Stored records:
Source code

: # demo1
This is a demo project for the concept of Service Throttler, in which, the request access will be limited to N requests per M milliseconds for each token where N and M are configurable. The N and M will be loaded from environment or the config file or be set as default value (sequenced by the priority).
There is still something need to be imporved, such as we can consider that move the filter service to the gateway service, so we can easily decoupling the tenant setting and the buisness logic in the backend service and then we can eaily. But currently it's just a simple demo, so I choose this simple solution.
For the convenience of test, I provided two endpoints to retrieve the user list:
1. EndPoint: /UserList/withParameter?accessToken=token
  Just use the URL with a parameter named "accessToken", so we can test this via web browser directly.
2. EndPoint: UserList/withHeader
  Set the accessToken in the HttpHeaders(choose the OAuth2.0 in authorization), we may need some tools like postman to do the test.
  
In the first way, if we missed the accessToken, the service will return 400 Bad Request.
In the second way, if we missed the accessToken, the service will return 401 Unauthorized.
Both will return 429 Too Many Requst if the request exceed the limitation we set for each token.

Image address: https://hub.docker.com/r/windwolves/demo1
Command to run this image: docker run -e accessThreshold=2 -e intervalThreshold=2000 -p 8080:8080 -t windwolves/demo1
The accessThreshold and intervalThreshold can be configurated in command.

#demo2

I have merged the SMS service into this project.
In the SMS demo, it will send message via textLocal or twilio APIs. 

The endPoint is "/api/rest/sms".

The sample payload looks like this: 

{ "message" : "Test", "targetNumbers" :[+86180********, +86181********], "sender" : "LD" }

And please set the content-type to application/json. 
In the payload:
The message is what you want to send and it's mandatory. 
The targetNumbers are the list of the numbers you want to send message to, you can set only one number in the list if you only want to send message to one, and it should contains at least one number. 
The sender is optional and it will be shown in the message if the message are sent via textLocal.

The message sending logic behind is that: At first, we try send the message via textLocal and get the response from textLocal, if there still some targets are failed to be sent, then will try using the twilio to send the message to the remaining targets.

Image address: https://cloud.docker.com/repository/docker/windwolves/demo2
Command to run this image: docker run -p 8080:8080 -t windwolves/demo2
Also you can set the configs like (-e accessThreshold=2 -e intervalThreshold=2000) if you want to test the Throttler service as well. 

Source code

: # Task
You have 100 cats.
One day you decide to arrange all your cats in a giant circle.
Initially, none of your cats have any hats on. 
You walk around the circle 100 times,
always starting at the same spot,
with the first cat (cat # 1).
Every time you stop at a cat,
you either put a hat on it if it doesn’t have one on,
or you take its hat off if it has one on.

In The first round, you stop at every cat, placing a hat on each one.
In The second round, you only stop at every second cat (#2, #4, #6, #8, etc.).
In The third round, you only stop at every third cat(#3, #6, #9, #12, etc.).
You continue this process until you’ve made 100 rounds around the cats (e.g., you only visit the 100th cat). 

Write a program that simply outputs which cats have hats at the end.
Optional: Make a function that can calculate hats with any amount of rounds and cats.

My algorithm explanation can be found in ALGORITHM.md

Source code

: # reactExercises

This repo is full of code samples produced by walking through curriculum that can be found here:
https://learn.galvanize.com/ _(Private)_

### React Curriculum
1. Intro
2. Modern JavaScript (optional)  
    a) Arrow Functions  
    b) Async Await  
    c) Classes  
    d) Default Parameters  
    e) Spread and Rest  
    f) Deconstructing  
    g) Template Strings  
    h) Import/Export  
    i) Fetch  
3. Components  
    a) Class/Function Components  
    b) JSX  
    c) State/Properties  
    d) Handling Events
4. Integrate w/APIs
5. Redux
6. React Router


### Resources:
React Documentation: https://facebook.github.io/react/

#### DIRECTIONS:
Search the data above and return each line in which "only" occurs.

#### RESPONSE TO THIS TASK:
The targetNumbers are the list of the numbers you want to send message to, you can set only one number in the list if you only want to send message to one, and it should contains at least one number. 
In The second round, you only stop at every second cat (#2, #4, #6, #8, etc.).
In The third round, you only stop at every third cat(#3, #6, #9, #12, etc.).
You continue this process until you’ve made 100 rounds around the cats (e.g., you only visit the 100th cat). 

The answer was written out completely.